# [PAGE EXCERPT]
Data should be organized with a consistent and easy to navigate file structure. Maintaining such a structure can help reduce the risk of data loss and unnecessary replication.


Connections give context. Data and other materials should be organized in a manner that emphasizes the links between them. This may refer to different versions of the same file or different files related to the same aim or project.


You should document how you organize your data and other research materials and refer back to and update your documentation often. When thinking through how to organize your files, make sure you also consider how you include all of the related description and documentation (e.g. notes, data dictionaries, metadata).

Requirements and how to meet then

There are specific requirements about how certain types of data should be organized. Under most circumstances, data containing sensitive or potentially identifying information should be stored separately from data that does not. However, whenever possible, you should apply the same organizational principles to both.

# [TASKS]
• 1. Based on the text on organizing research data, decide whether each statement agrees with it, answering yes or no and quoting the deciding words exactly. (a) Data with sensitive or potentially identifying information should usually be kept apart from data without it. (b) Documentation of how data is organized only has to be written once, at the start. (c) A consistent file structure can lower the risk of losing data.
• 2. Please go on with the text on organizing research data, starting after its last sentence.
You won't need the material for any of this.

# [ENTRIES]
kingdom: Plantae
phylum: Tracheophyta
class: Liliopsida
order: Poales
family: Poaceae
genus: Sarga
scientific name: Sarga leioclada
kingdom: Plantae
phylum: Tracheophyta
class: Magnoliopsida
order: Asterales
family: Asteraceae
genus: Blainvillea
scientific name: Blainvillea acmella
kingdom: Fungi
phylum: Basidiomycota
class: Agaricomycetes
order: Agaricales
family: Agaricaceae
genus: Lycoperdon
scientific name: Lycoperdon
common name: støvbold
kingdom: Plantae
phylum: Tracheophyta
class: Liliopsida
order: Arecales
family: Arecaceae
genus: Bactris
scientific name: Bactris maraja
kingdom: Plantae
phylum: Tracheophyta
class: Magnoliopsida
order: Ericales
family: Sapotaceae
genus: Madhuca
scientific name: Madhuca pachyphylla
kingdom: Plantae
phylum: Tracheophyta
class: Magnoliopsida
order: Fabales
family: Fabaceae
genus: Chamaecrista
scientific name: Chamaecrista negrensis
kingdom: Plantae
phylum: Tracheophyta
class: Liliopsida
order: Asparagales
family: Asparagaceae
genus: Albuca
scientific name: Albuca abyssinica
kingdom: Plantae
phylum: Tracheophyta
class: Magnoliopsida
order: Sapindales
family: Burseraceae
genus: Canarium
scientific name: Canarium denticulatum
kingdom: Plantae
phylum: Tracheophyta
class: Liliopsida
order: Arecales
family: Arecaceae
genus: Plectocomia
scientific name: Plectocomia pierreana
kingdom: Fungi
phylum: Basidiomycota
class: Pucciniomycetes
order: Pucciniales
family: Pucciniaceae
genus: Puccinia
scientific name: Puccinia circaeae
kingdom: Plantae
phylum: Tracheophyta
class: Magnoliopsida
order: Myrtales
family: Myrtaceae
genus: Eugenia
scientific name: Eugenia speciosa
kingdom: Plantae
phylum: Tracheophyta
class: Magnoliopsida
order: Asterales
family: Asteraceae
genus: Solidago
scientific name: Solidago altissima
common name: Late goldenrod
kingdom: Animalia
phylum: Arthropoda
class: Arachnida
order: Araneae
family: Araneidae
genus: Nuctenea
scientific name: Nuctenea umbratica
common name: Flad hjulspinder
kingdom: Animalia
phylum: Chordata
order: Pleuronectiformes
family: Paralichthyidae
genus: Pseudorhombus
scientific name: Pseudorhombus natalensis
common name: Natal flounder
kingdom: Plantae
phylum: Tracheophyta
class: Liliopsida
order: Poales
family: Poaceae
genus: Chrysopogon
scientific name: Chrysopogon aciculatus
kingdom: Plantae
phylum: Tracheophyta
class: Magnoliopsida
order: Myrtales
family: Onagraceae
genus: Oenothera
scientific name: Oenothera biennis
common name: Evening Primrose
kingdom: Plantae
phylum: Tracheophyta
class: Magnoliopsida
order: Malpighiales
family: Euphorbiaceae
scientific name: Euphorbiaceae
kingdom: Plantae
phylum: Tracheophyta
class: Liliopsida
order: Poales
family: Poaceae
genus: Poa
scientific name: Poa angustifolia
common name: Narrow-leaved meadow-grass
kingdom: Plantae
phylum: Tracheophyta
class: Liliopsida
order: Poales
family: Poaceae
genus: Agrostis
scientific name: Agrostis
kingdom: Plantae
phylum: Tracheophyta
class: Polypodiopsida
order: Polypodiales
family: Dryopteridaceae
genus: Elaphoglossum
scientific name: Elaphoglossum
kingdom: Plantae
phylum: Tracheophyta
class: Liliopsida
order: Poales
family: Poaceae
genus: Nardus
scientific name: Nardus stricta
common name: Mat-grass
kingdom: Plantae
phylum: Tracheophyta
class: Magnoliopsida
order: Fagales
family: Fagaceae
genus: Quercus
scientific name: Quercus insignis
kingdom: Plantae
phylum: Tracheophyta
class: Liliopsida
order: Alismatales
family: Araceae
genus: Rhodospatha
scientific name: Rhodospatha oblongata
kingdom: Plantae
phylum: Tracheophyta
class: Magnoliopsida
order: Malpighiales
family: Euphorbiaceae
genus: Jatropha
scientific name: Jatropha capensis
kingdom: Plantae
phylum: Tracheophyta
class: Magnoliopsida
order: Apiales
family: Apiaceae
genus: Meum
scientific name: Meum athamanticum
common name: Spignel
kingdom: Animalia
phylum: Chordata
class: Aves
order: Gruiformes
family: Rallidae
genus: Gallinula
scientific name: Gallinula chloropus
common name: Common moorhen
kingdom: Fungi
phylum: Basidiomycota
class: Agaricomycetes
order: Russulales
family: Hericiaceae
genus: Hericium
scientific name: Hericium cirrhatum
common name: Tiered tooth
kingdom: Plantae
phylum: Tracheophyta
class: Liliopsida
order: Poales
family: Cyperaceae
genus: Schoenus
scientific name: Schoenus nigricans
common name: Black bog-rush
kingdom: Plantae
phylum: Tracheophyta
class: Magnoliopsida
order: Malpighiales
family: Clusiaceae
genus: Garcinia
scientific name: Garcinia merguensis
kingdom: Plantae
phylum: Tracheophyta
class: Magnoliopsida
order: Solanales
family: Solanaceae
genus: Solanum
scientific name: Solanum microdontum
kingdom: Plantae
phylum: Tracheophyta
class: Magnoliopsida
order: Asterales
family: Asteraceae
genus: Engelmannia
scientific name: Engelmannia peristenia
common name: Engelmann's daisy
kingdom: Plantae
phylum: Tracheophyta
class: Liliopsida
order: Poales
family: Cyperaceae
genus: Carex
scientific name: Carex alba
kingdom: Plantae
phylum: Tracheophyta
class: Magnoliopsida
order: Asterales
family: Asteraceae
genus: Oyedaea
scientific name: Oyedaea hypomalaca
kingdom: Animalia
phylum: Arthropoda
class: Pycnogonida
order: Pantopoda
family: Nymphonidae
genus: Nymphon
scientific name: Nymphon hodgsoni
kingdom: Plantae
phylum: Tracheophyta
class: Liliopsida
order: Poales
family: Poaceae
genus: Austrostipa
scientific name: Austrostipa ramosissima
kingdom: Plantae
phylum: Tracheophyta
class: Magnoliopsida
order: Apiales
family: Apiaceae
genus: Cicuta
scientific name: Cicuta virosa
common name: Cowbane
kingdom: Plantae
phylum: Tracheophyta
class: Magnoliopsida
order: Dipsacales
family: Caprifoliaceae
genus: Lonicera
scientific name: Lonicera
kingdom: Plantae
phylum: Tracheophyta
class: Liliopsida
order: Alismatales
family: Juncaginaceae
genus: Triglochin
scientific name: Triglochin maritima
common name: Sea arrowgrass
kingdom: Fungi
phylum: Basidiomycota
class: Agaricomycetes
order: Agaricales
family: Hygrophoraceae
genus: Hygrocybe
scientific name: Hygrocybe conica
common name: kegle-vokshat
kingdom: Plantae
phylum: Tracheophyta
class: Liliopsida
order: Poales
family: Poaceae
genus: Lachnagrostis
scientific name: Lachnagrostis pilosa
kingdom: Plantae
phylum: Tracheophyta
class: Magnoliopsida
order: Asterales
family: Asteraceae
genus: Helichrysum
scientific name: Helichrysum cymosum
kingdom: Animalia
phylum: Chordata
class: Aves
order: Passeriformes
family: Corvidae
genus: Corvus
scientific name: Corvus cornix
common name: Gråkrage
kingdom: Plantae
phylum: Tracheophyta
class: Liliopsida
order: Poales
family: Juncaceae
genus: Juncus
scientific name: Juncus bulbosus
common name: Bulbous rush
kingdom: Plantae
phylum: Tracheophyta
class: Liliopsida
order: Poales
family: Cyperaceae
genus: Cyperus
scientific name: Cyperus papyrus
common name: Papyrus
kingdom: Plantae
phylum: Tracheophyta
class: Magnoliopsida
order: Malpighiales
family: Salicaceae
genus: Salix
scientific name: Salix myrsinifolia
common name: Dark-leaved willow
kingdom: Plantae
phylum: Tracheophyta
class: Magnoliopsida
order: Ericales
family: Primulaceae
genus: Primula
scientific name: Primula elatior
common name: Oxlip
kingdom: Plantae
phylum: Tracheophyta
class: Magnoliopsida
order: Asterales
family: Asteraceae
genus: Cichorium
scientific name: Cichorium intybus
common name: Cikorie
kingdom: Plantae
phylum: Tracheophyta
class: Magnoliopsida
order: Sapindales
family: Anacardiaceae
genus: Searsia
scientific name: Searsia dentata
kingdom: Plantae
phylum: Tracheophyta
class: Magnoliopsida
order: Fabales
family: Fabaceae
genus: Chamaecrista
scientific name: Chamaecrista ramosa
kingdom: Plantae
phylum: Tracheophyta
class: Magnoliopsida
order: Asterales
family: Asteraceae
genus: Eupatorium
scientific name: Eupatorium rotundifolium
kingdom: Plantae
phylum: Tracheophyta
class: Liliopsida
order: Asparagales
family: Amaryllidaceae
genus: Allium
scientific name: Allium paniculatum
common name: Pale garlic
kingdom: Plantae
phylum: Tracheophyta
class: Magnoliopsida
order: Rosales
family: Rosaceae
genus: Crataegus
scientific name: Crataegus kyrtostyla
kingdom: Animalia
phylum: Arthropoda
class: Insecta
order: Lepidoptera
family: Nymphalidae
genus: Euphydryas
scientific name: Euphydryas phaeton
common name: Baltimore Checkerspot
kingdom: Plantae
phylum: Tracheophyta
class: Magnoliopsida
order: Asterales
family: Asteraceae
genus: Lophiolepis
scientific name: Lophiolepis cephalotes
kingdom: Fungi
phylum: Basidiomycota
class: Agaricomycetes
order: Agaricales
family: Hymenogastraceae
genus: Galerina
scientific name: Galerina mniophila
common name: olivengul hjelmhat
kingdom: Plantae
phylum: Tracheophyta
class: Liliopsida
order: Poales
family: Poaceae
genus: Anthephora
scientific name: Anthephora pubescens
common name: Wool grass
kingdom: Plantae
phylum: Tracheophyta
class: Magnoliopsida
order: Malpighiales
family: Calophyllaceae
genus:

# [ANSWERS GIVEN]
• 1.
(a) Yes: "data containing sensitive or potentially identifying information should be stored separately from data that does not"
(b) No: "refer back to and update your documentation often"
(c) Yes: "Maintaining such a structure can help reduce the risk of data loss and unnecessary replication."

• 2.
Things to think about

  • You should document your file naming and structuring schemes. Such documentation may take the form of a data dictionary or ReadMe file and should enable somebody other than you to understand how your research materials are organized.
  • The size and content of your data will determine the degree of flexibility you have about keeping it organized. It is very likely that your organizational scheme will not be perfect. There may be times when you’ll need to rearrange your files.
  • Versioning your data may be a good way to keep it organized, as long as it is done in a consistent and descriptive manner. Data_v2.csv may be informative, Data_NewEdits is less so.
  • These principles (naming, hierarchies, linking, and documentation) also apply within data files. For example, variable names within a file should be consistent and descriptive. You should maintain documentation about what they refer to.